Selbstbestimmte Geburt: „Der Chef im Kreißsaal ist die Frau“

Prof. Dr. Franz Kainer, Chefarzt der Geburtshilfe in der Klinik Hallerwiese von Diakoneo Foto: Christine Blei Photography

Am 25. November ist Roses Revolution Day. Dieser Gedenktag will ein Zeichen gegen Gewalt in der Geburtshilfe setzen. Chefarzt Prof. Dr. Franz Kainer und sein Team unterstützen Frauen an der Klinik Hallerwiese darin, ihr Kind selbstbestimmt auf die Welt zu bringen. Dem Mediziner ist es wichtig, dass Frauen zu keinem Zeitpunkt der Geburt das Gefühl haben, dass über ihren Kopf hinweg entschieden wird.

Die Geburt des eigenen Kindes sollte für Mütter und Väter eines der schönsten Erlebnisse ihres Lebens sein. Doch viele Schwangere haben Angst, dass die Geburt anders verlaufen könnte als sie es sich wünschen. Das erlebt Prof. Dr.
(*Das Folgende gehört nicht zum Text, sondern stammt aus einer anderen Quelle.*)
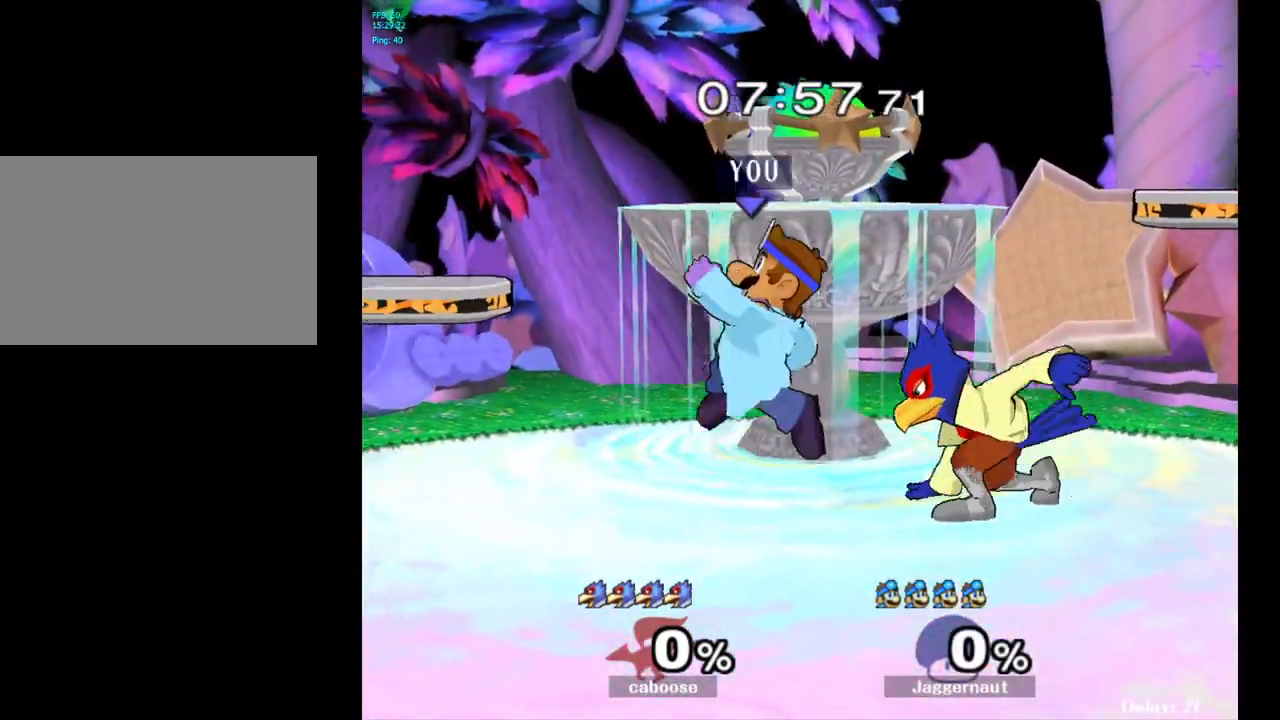
{"buttons": [], "left_stick": "down", "right_stick": "center", "events": [[17, "R1", "up"], [50, "left_stick", "right"], [267, "left_stick", "center"], [367, "right_stick", "right"], [417, "left_stick", "down"], [433, "right_stick", "center"]]}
Franz Kainer, Chefarzt der Geburtshilfe in der Klinik Hallerwiese, immer wieder in den Gesprächen mit seinen Patientinnen, auch jetzt während der Corona-Pandemie.

Für den Mediziner liegt das Problem aber nicht in brachialer Gewalttätigkeit, sondern in subtilen Formen von Gewalt. „In der Debatte um Gewalt im Kreißsaal geht es oft um Eingriffe wie den Dammschnitt oder den sogenannten Kristeller-Handgriff, bei dem der Arzt oder die Hebamme in der letzten Geburtsphase mit Händen und Armen auf den Bauch der Frau drücken, um die Geburt des Kindes zu beschleunigen.“ Doch laut Prof. Kainer müsste hier mehr differenziert werden: „Nicht der Eingriff selbst führt zu einem Trauma, sondern wenn dieser vorab nicht mit der Patientin besprochen wird.“

Deswegen hat Prof. Kainer die Kommunikation in seiner Geburtshilfeabteilung in den Fokus gerückt. Das fängt bei Vorsorgeuntersuchungen an: „Wir wissen nicht mit welchen Vorerfahrungen eine Patientin zu uns kommt. Wenn eine Frau schon einmal einen  Missbrauch erlebt hat, kann eine gynäkologische Untersuchung schlimme Erinnerungen wecken.“ Deswegen wird dies bei der Geburtsvorstellung neben anderen relevanten Informationen wie Erkrankungen in einem Fragebogen abgefragt. „Wir haben festgestellt, dass es vielen Patientinnen leichter fällt, ein Kreuzchen zu setzen, als es im Gespräch zu erwähnen“, erklärt Prof. Kainer.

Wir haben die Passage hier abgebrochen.